I use confidence level of 95% so alpha=0.05.
The p-value above is much smaller than alpha (P-value << alpha). 
This means that we can reject the null hypothesis which was that conversion rate in groups A and are the same.


# Z Test as an altenative approach

In [125]:
from scipy.stats import norm

mu_A = input_pv['success_rate'].iloc[0]/100
mu_B = input_pv['success_rate'].iloc[1]/100

var_B = mu_B * (1-mu_B)
var_A = mu_A * (1-mu_A)

n_A = input_pv['session_total'].iloc[0]
n_B = input_pv['session_total'].iloc[1]

Z = (mu_B - mu_A)/np.sqrt(var_B/n_B + var_A/n_A)
pval = norm.sf(Z)

print("Z-score: {0}\np-value: {1}".format(Z,pval))


Z-score: 7.187913851513395
p-value: 3.289437404838372e-13


The result of Z test shows that the P value << 0.05. Again this means that we are safe to reject the null hypothesis.

# Calculating Statistical Power:

The effect size in the binomial A/B testing can be relative conversion proportion. 

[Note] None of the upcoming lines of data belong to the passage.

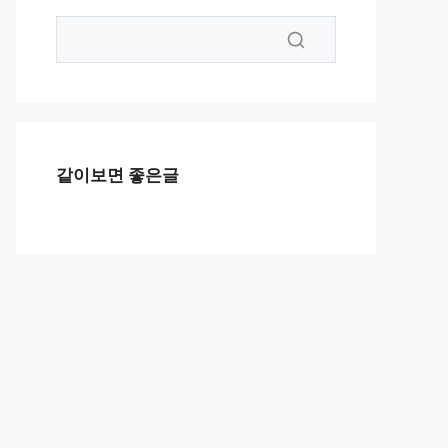
같이보면 좋은글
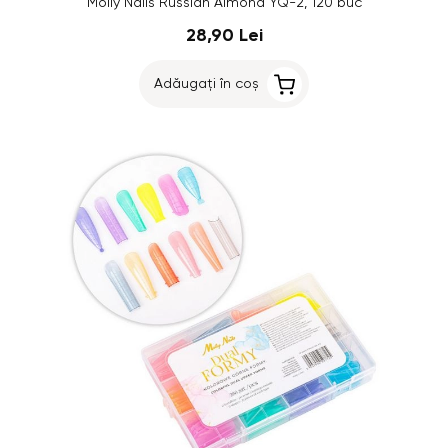
Molly Nails Russian Almond YQ-2, 120 buc
28,90 Lei
Adăugați în coș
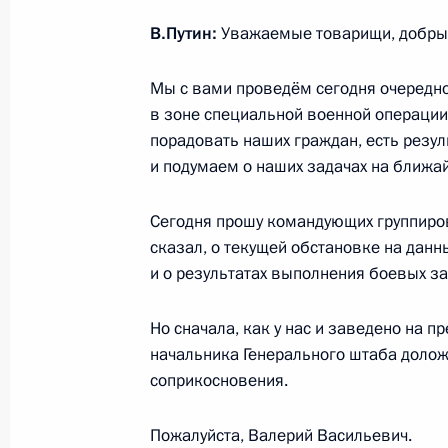
Евраевым
В.Путин:
Уважаемые товарищи, добры
13 января 2026 года, 13:50
Москва, Кремль
Мы с вами проведём сегодня очередн
в зоне специальной военной операции.
порадовать наших граждан, есть резул
12 января, понедельник
и подумаем о наших задачах на ближа
Встреча с Первым заместителем Пр
Денисом Мантуровым
Сегодня прошу командующих группиров
сказал, о текущей обстановке на данн
12 января 2026 года, 13:10
Москва, Кремль
и о результатах выполнения боевых з
Но сначала, как у нас и заведено на 
30 декабря 2025 года, вторник
начальника Генерального штаба долож
соприкосновения.
Встреча с заместителем Министра
30 декабря 2025 года, 14:10
Москва, Кремл
Пожалуйста, Валерий Васильевич.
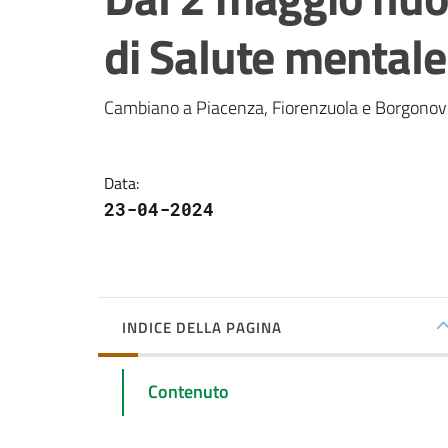
di Salute mentale
Cambiano a Piacenza, Fiorenzuola e Borgonovo. 
Data
:
23-04-2024
INDICE DELLA PAGINA
Contenuto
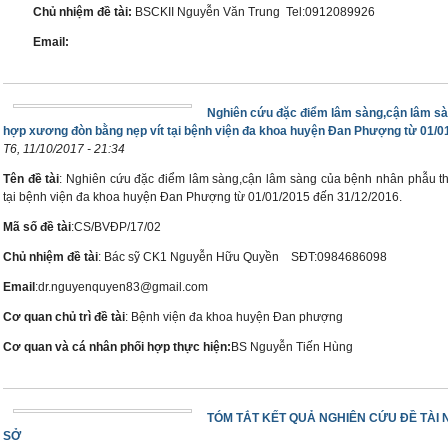
Chủ nhiệm đề tài:
BSCKII Nguyễn Văn Trung Tel:0912089926
Email:
Nghiên cứu đặc điểm lâm sàng,cận lâm sà
hợp xương đòn bằng nẹp vít tại bệnh viện đa khoa huyện Đan Phượng từ 01/01
T6, 11/10/2017 - 21:34
Tên đề tài
: Nghiên cứu đặc điểm lâm sàng,cận lâm sàng của bệnh nhân phẫu th
tại bệnh viện đa khoa huyện Đan Phượng từ 01/01/2015 đến 31/12/2016.
Mã số đề tài
:CS/BVĐP/17/02
Chủ nhiệm đề tài
: Bác sỹ CK1 Nguyễn Hữu Quyền SĐT:0984686098
Email
:dr.nguyenquyen83@gmail.com
Cơ quan chủ trì đề tài
: Bệnh viện đa khoa huyện Đan phượng
Cơ quan và cá nhân phối hợp thực hiện:
BS Nguyễn Tiến Hùng
TÓM TẮT KẾT QUẢ NGHIÊN CỨU ĐỀ TÀI
SỞ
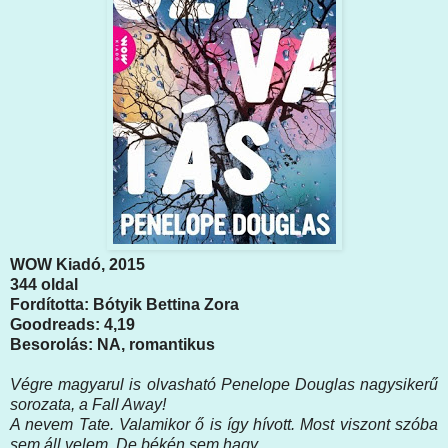
WOW Kiadó, 2015
344 oldal
Fordította: Bótyik Bettina Zora
Goodreads: 4,19
Besorolás: NA, romantikus
Végre magyarul is olvasható Penelope Douglas nagysikerű
sorozata, a Fall Away!
A nevem Tate. Valamikor ő is így hívott. Most viszont szóba
sem áll velem. De békén sem hagy.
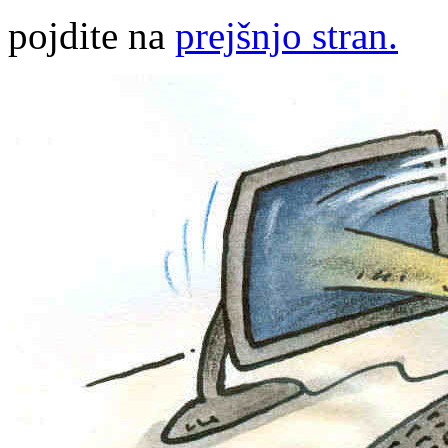
pojdite na
prejšnjo stran.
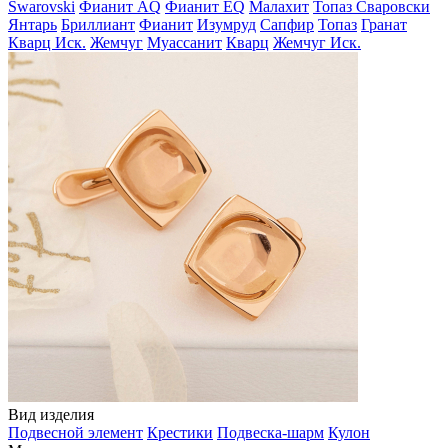
Swarovski
Фианит AQ
Фианит EQ
Малахит
Топаз Сваровски
Янтарь
Бриллиант
Фианит
Изумруд
Сапфир
Топаз
Гранат
Кварц Иск.
Жемчуг
Муассанит
Кварц
Жемчуг Иск.
Вид изделия
Подвесной элемент
Крестики
Подвеска-шарм
Кулон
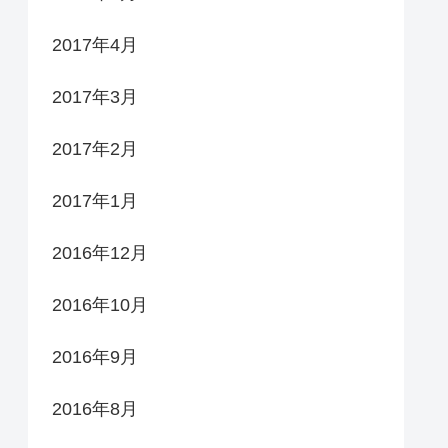
2017年4月
2017年3月
2017年2月
2017年1月
2016年12月
2016年10月
2016年9月
2016年8月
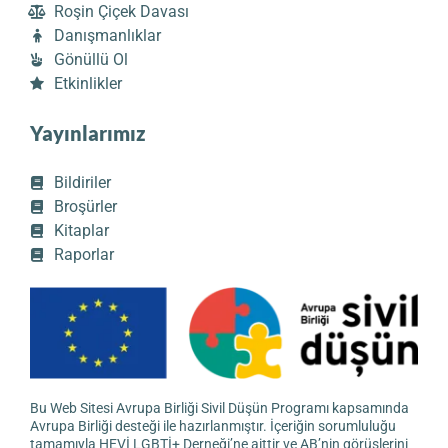
Roşin Çiçek Davası
Danışmanlıklar
Gönüllü Ol
Etkinlikler
Yayınlarımız
Bildiriler
Broşürler
Kitaplar
Raporlar
Bu Web Sitesi Avrupa Birliği Sivil Düşün Programı kapsamında
Avrupa Birliği desteği ile hazırlanmıştır. İçeriğin sorumluluğu
tamamıyla HEVİ LGBTİ+ Derneği’ne aittir ve AB’nin görüşlerini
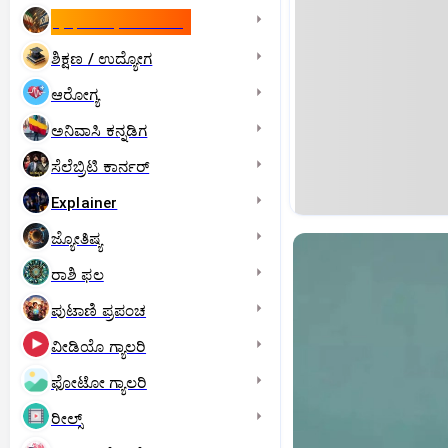
ಇಸ್ರೇಲ್- ಇರಾನ್‌ ಯುದ್ಧ
ಶಿಕ್ಷಣ / ಉದ್ಯೋಗ
ಆರೋಗ್ಯ
ಅನಿವಾಸಿ ಕನ್ನಡಿಗ
ಸೆಲೆಬ್ರಿಟಿ ಕಾರ್ನರ್‌
Explainer
ಜ್ಯೋತಿಷ್ಯ
ರಾಶಿ ಫಲ
ಪುಟಾಣಿ ಪ್ರಪಂಚ
ವೀಡಿಯೊ ಗ್ಯಾಲರಿ
ಫೋಟೋ ಗ್ಯಾಲರಿ
ರೀಲ್ಸ್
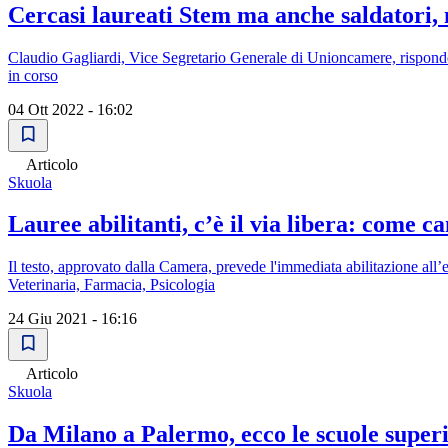
Cercasi laureati Stem ma anche saldatori
Claudio Gagliardi, Vice Segretario Generale di Unioncamere, risponde a
in corso
04 Ott 2022 - 16:02
Articolo
Skuola
Lauree abilitanti, c’è il via libera: come c
Il testo, approvato dalla Camera, prevede l'immediata abilitazione all’e
Veterinaria, Farmacia, Psicologia
24 Giu 2021 - 16:16
Articolo
Skuola
Da Milano a Palermo, ecco le scuole superi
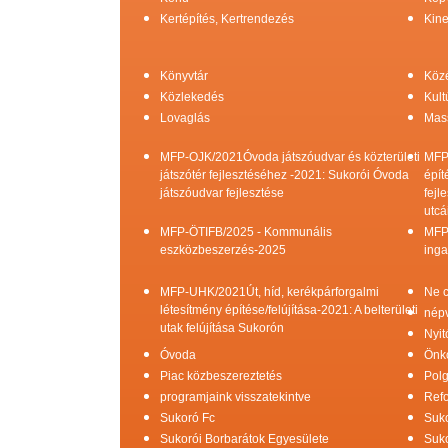
Kertépítés, Kertrendezés
Kine
Könyvtár
Köz
Közlekedés
Kult
Lovaglás
Mas
MFP-OJK/2021Óvoda játszóudvar és közterületi
MFP
játszótér fejlesztéséhez -2021: Sukorói Óvoda
épít
játszóudvar fejlesztése
fejl
utcá
MFP-ÖTIFB/2025 - Kommunális
MFP
eszközbeszerzés-2025
inga
MFP-UHK/2021Út, híd, kerékpárforgalmi
Ne c
létesítmény építése/felújítása-2021: A belterületi
népv
utak felújítása Sukorón
Nyit
Óvoda
Önk
Piac közbeszereztetés
Pol
programjaink visszatekintve
Refo
Sukoró Fc
Suko
Sukorói Borbarátok Egyesülete
Suko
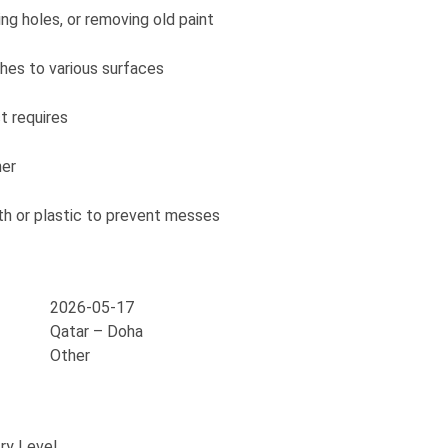
ing holes, or removing old paint
shes to various surfaces
t requires
ner
oth or plastic to prevent messes
2026-05-17
Qatar – Doha
Other
ry Level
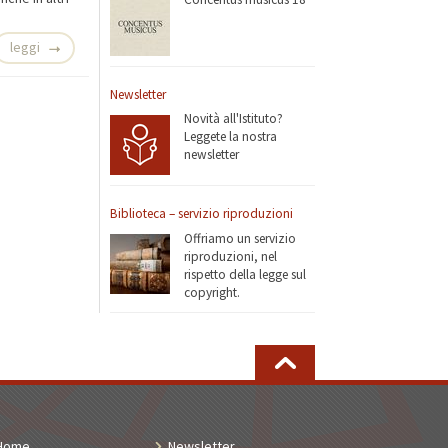
leggi
Newsletter
Novità all'Istituto?
Leggete la nostra
newsletter
Biblioteca – servizio riproduzioni
Offriamo un servizio
riproduzioni, nel
rispetto della legge sul
copyright.
Home
Newsletter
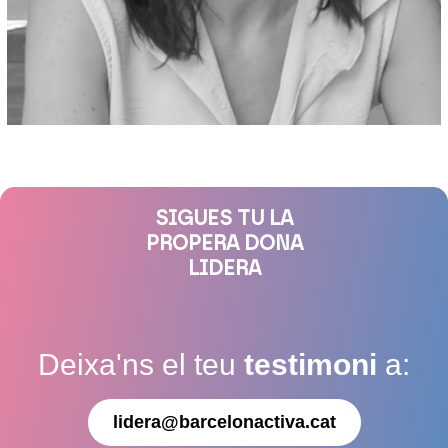
SIGUES TU LA
PROPERA DONA
LIDERA
Deixa'ns el teu
testimoni
a:
lidera@barcelonactiva.cat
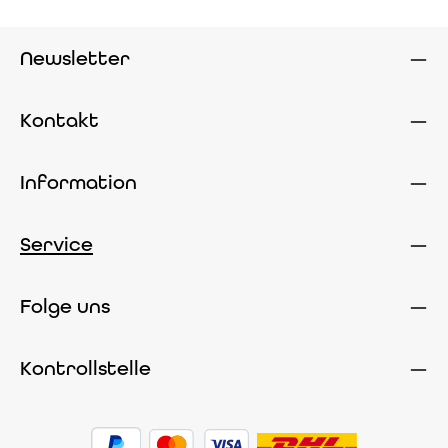
Newsletter
Kontakt
Information
Service
Folge uns
Kontrollstelle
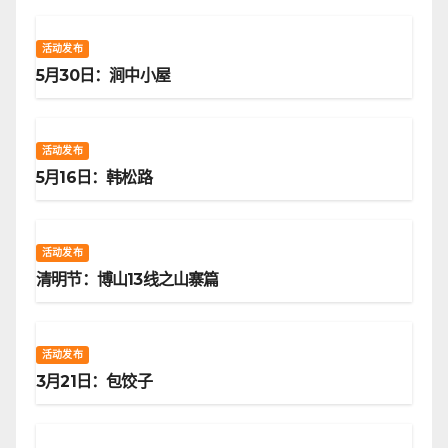
活动发布
5月30日：涧中小屋
活动发布
5月16日：韩松路
活动发布
清明节：博山13线之山寨篇
活动发布
3月21日：包饺子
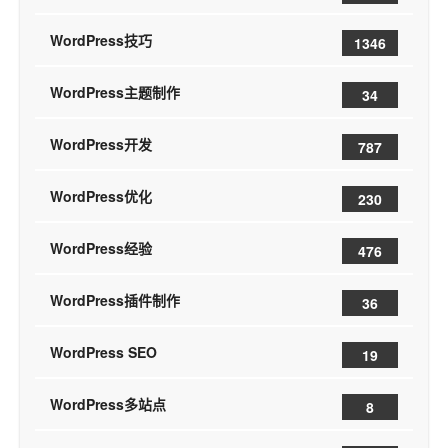
WordPress技巧
1346
WordPress主题制作
34
WordPress开发
787
WordPress优化
230
WordPress经验
476
WordPress插件制作
36
WordPress SEO
19
WordPress多站点
8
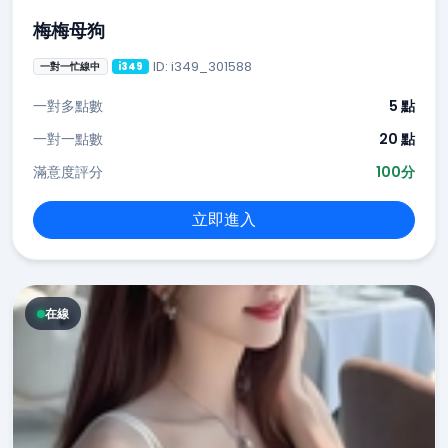
梅梅母狗
ID: i349_301588
一對一忙線中
i349
一對多點數
5 點
一對一點數
20 點
滿意度評分
100分
立即進入
在線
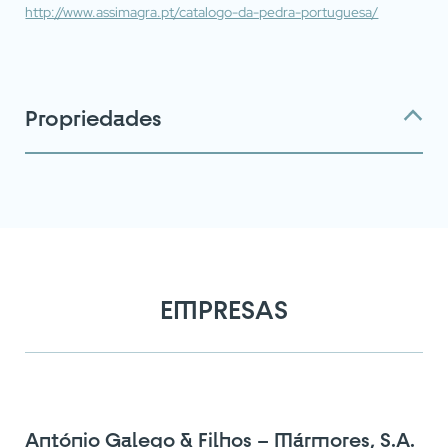
http://www.assimagra.pt/catalogo-da-pedra-portuguesa/
Atingiu o número máximo de
pedras do comparador!
Propriedades
Para ver e editar a sua seleção, aceda à página
do comparador
VER COMPARADOR
VOLTAR
EMPRESAS
António Galego & Filhos – Mármores, S.A.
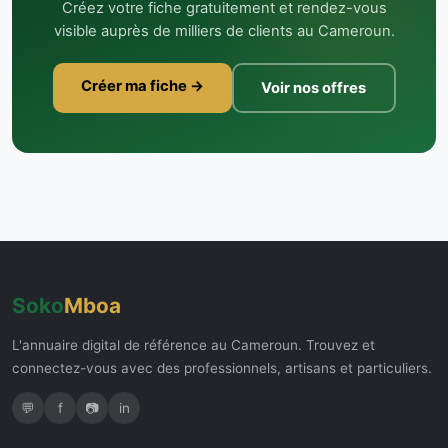
Créez votre fiche gratuitement et rendez-vous
visible auprès de milliers de clients au Cameroun.
Créer ma fiche →
Voir nos offres
Soko
Mboa
L'annuaire digital de référence au Cameroun. Trouvez et
connectez-vous avec des professionnels, artisans et particuliers.
💬
f
📷
in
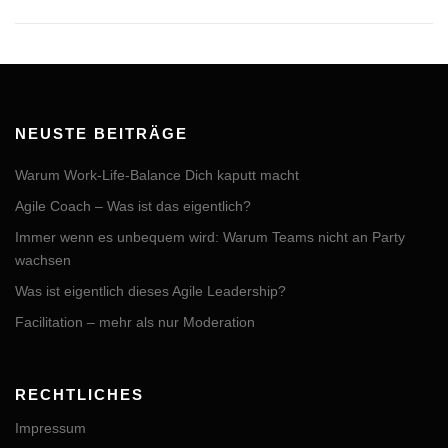
NEUSTE BEITRÄGE
Warum Work-Life-Balance Dich kaputt macht
Agile Coach – Was ist das eigentlich?
Immer wenn es unbequem wird: Warum Teams nicht an Party
wachsen
Was ist eigentlich dieses Agile Leadership?
Facilitation – mehr als nur Moderation
RECHTLICHES
Impressum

In our case, effect size is:

In [140]:
#effect= (input_pv['success_rate'].iloc[1]/input_pv['success_rate'].iloc[0])-1

effect = (mu_B - mu_A) / (np.sqrt((var_B  + var_A) / 2))
effect


0.04850306233040932

In [143]:
from statsmodels.stats.power import zt_ind_solve_power
power = zt_ind_solve_power(effect, nobs1=42429, ratio=ratio, alpha=0.05,power=None)
power

0.9999999159718144

Power analysis shows the probability of rejecting the null hypothesis H0 when the alternative hypothesis H1 is the hypothesis that is true.